California’s Math and Reading Crisis
Enrollment in California’s K-12 public schools has plummeted since the COVID-19 pandemic, and it’s no mystery why. Despite the state spending over $23,000 per student annually, less than half (47%) of students meet state reading standards and only 36% meet grade-level math standards.
California students need help — and fast.
One of the biggest barriers to progress? Experimental education policies pushed by liberal educators and teachers unions. For years, they forced “whole language” reading strategies into classrooms — an approach that taught students to guess words based on “cueing” instead of using phonics to sound them out.
The result? A literacy crisis and a generation of students utterly failed by government schools.

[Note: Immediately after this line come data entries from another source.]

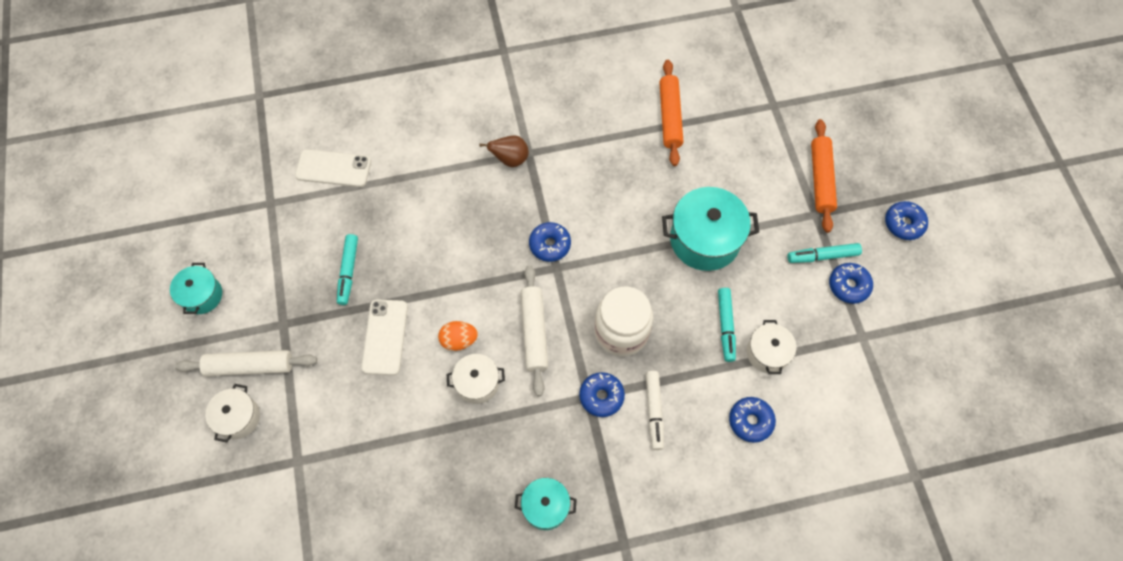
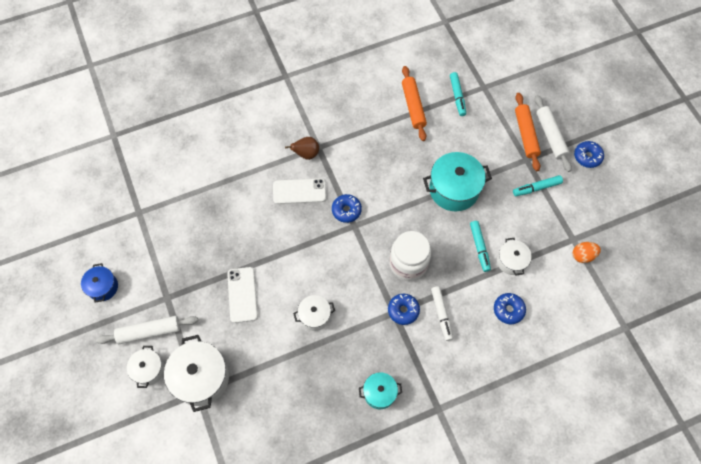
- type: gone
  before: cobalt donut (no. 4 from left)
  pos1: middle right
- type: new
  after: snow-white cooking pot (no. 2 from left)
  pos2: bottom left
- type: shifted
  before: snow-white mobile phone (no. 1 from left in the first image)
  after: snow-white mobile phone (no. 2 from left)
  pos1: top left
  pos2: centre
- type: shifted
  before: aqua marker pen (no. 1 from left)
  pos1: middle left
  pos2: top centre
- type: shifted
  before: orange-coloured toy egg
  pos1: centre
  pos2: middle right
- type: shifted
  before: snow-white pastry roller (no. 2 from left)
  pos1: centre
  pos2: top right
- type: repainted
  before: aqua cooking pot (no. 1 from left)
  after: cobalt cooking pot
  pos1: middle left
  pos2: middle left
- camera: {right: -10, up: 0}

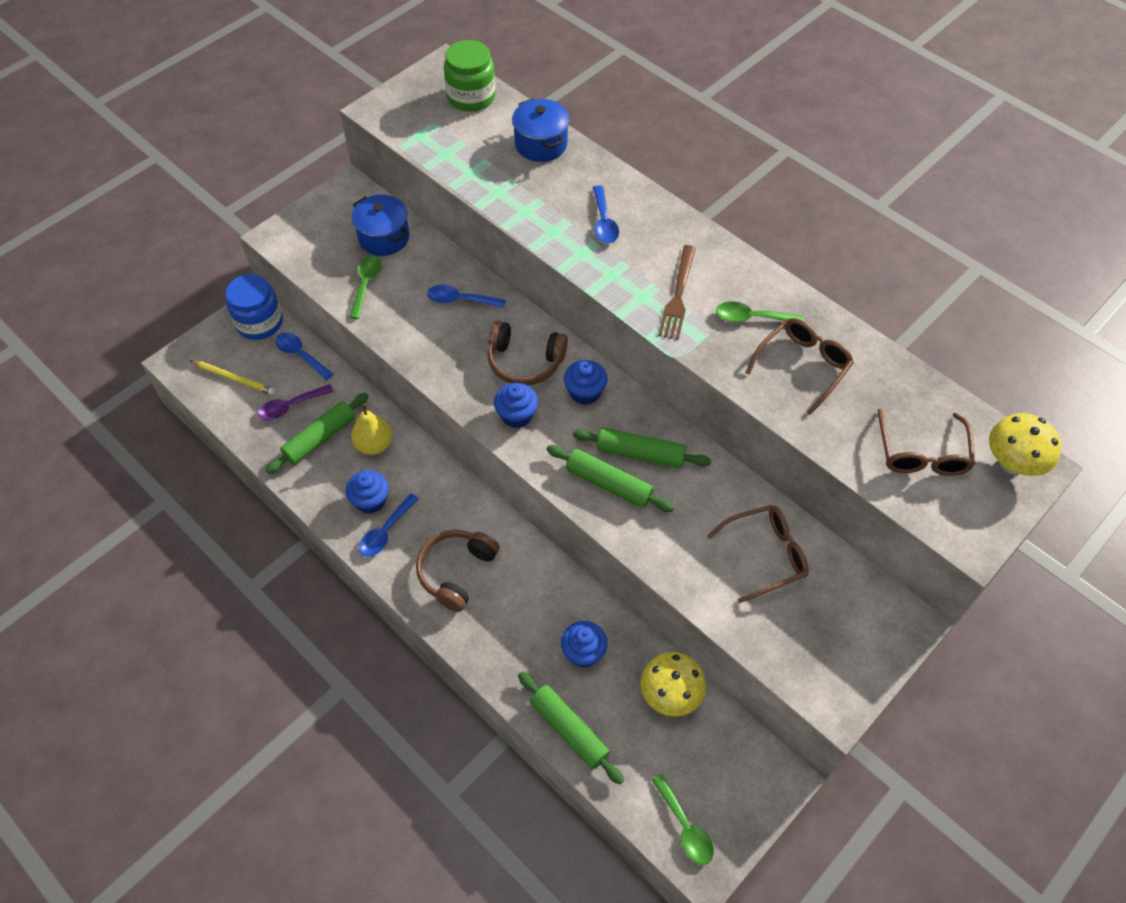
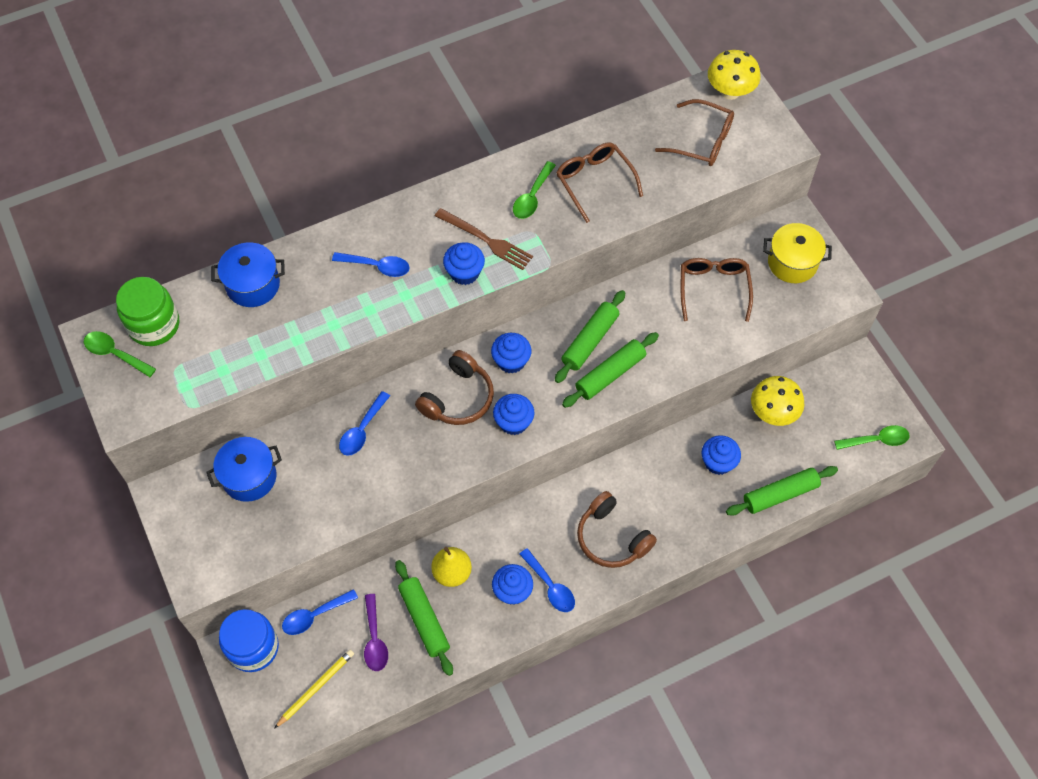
- type: new
  after: cobalt cupcake (no. 1 from left)
  pos2: centre
- type: new
  after: bright yellow cooking pot
  pos2: top right
- type: shifted
  before: leaf-green tablespoon (no. 1 from left)
  pos1: top left
  pos2: middle left
- camera: {right: -70, up: 5}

During this year’s Summit, we’ll explore ways to bring the science of reading back into classrooms with Lance Izumi, Senior Director for Education at the Pacific Research Institute and author of The Great Classroom Collapse (2024).

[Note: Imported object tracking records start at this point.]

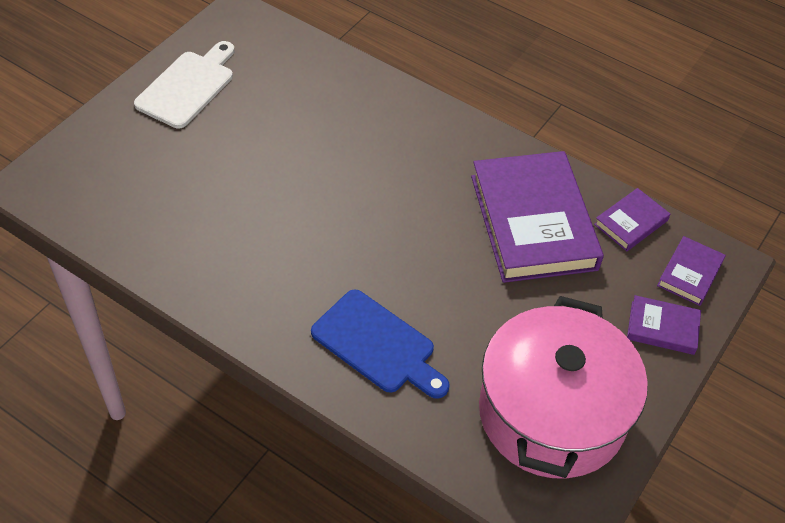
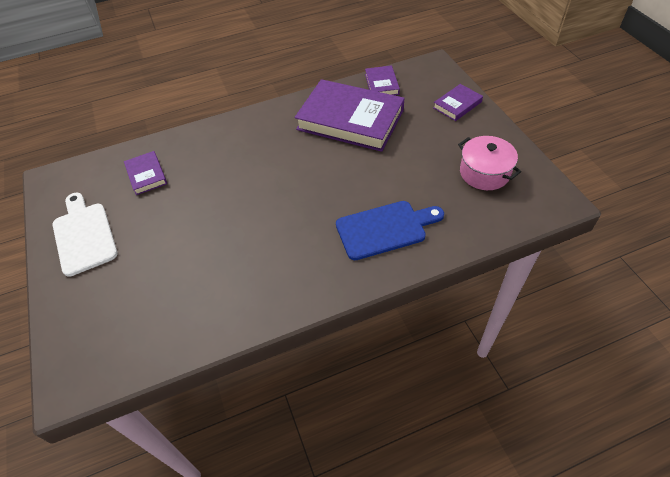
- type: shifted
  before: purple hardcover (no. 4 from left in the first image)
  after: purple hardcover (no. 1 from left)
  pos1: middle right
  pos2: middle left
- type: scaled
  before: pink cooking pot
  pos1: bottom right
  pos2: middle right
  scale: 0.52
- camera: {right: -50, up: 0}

Just as reading instruction has been derailed by flawed education policies, math education has been under attack too. California’s new Math Framework originally proposed to stop kids from learning algebra in middle school to promote math “equity.” In response to the outcry from parents, educators and mathematicians, that proposal was scrapped, but that’s not the end of the story.
Summit attendees will hear from Michael Malione, founder of Save Math and Piedmont City Unified School Board Trustee, as he unpacks what the new Math Framework really means for California’s students.